Extracted data entries:
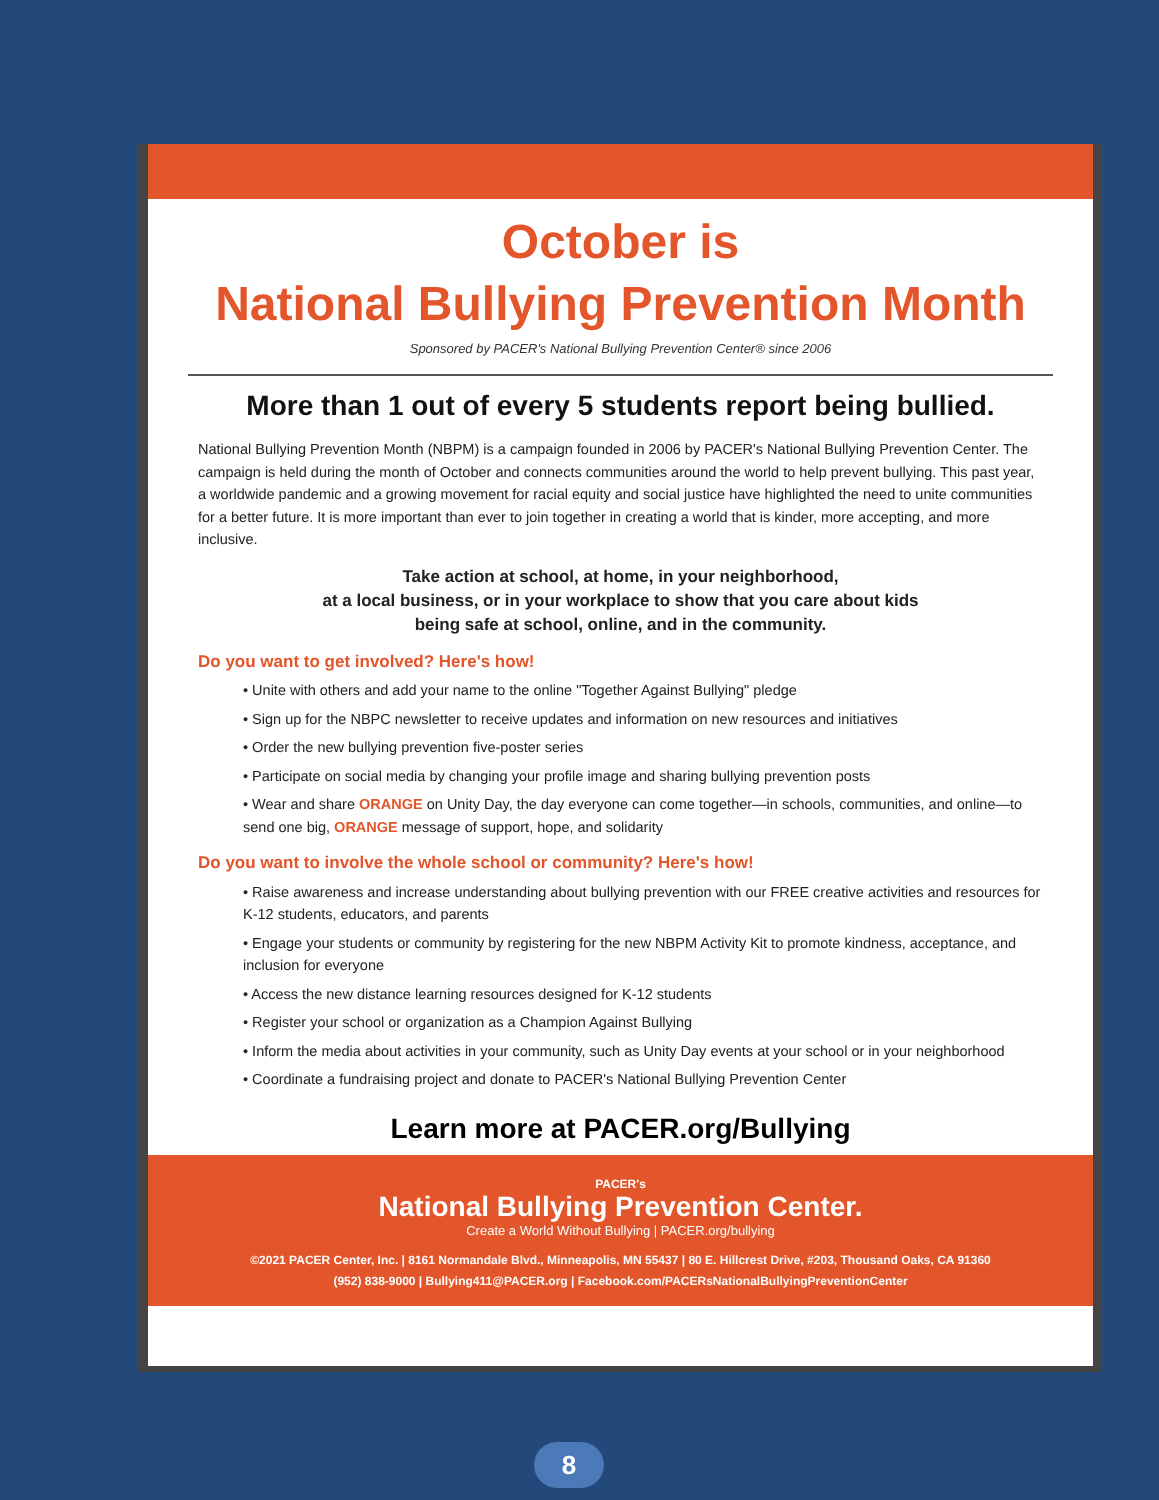October is
National Bullying Prevention Month
Sponsored by PACER's National Bullying Prevention Center® since 2006
More than 1 out of every 5 students report being bullied.
National Bullying Prevention Month (NBPM) is a campaign founded in 2006 by PACER's National Bullying Prevention Center. The campaign is held during the month of October and connects communities around the world to help prevent bullying. This past year, a worldwide pandemic and a growing movement for racial equity and social justice have highlighted the need to unite communities for a better future. It is more important than ever to join together in creating a world that is kinder, more accepting, and more inclusive.
Take action at school, at home, in your neighborhood,
at a local business, or in your workplace to show that you care about kids
being safe at school, online, and in the community.
Do you want to get involved? Here's how!
• Unite with others and add your name to the online "Together Against Bullying" pledge
• Sign up for the NBPC newsletter to receive updates and information on new resources and initiatives
• Order the new bullying prevention five-poster series
• Participate on social media by changing your profile image and sharing bullying prevention posts
• Wear and share ORANGE on Unity Day, the day everyone can come together—in schools, communities, and online—to send one big, ORANGE message of support, hope, and solidarity
Do you want to involve the whole school or community? Here's how!
• Raise awareness and increase understanding about bullying prevention with our FREE creative activities and resources for K-12 students, educators, and parents
• Engage your students or community by registering for the new NBPM Activity Kit to promote kindness, acceptance, and inclusion for everyone
• Access the new distance learning resources designed for K-12 students
• Register your school or organization as a Champion Against Bullying
• Inform the media about activities in your community, such as Unity Day events at your school or in your neighborhood
• Coordinate a fundraising project and donate to PACER's National Bullying Prevention Center
Learn more at PACER.org/Bullying
PACER's
National Bullying Prevention Center.
Create a World Without Bullying | PACER.org/bullying
©2021 PACER Center, Inc. | 8161 Normandale Blvd., Minneapolis, MN 55437 | 80 E. Hillcrest Drive, #203, Thousand Oaks, CA 91360
(952) 838-9000 | Bullying411@PACER.org | Facebook.com/PACERsNationalBullyingPreventionCenter
8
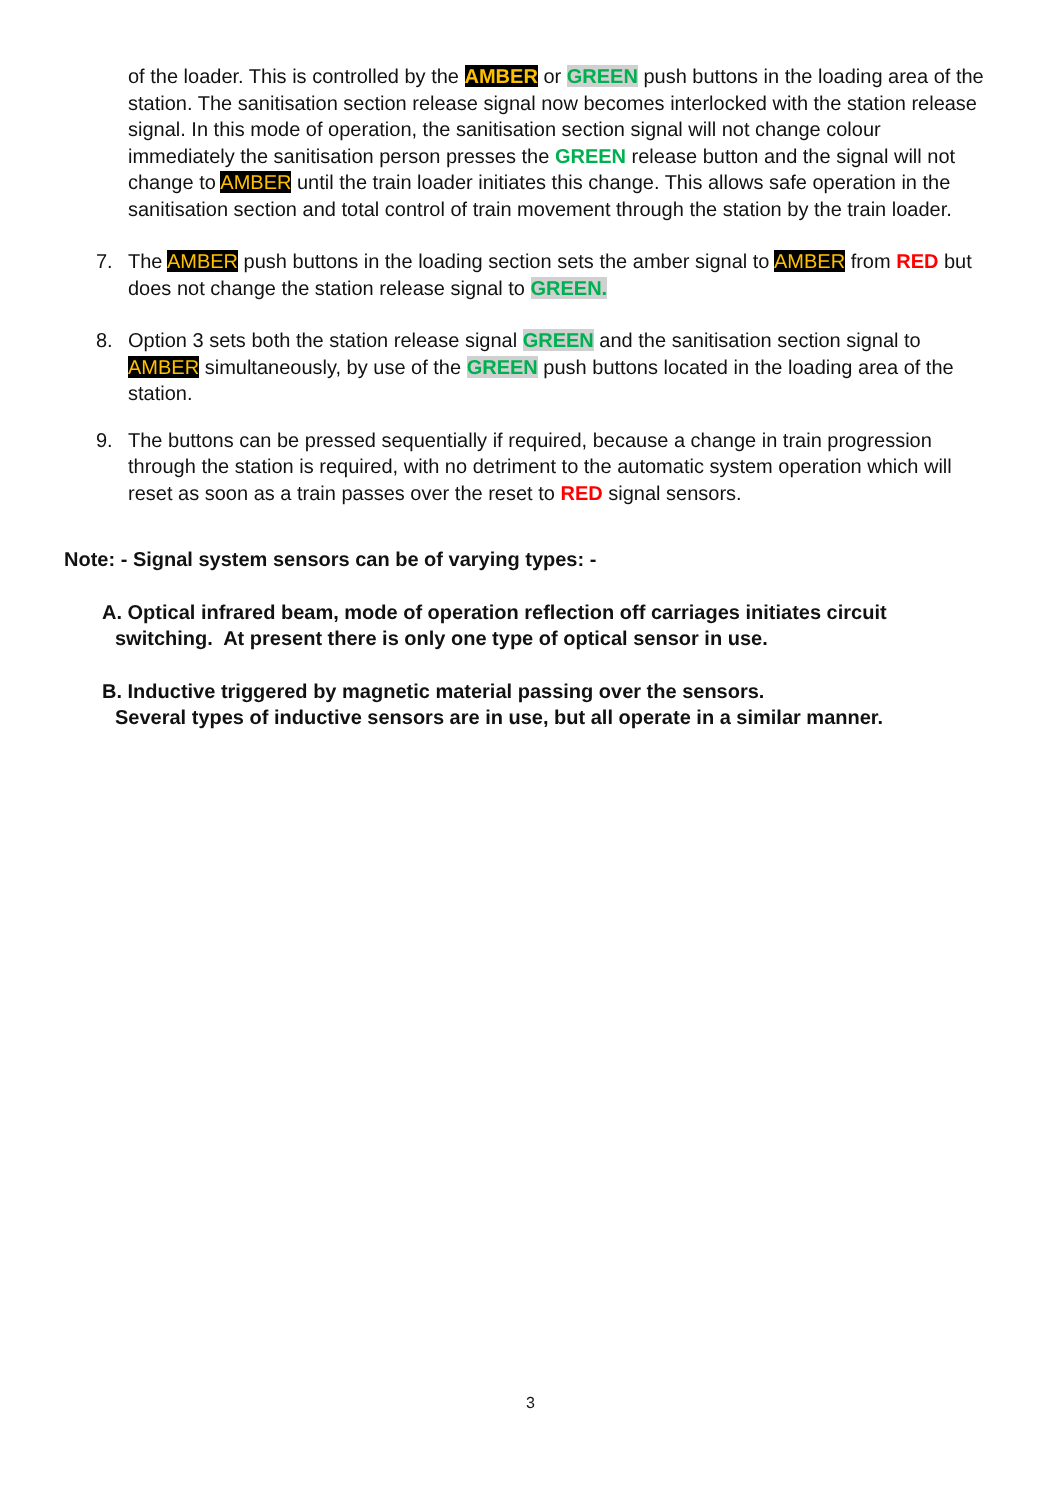of the loader. This is controlled by the AMBER or GREEN push buttons in the loading area of the station. The sanitisation section release signal now becomes interlocked with the station release signal. In this mode of operation, the sanitisation section signal will not change colour immediately the sanitisation person presses the GREEN release button and the signal will not change to AMBER until the train loader initiates this change. This allows safe operation in the sanitisation section and total control of train movement through the station by the train loader.
7. The AMBER push buttons in the loading section sets the amber signal to AMBER from RED but does not change the station release signal to GREEN.
8. Option 3 sets both the station release signal GREEN and the sanitisation section signal to AMBER simultaneously, by use of the GREEN push buttons located in the loading area of the station.
9. The buttons can be pressed sequentially if required, because a change in train progression through the station is required, with no detriment to the automatic system operation which will reset as soon as a train passes over the reset to RED signal sensors.
Note: - Signal system sensors can be of varying types: -
A. Optical infrared beam, mode of operation reflection off carriages initiates circuit
switching. At present there is only one type of optical sensor in use.
B. Inductive triggered by magnetic material passing over the sensors.
Several types of inductive sensors are in use, but all operate in a similar manner.
3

▶ _EXERCISE DIRECTIONS_: The count of lines above that include the string "types" is the sole expected answer.

▶ _EXPECTED ANSWER_: 2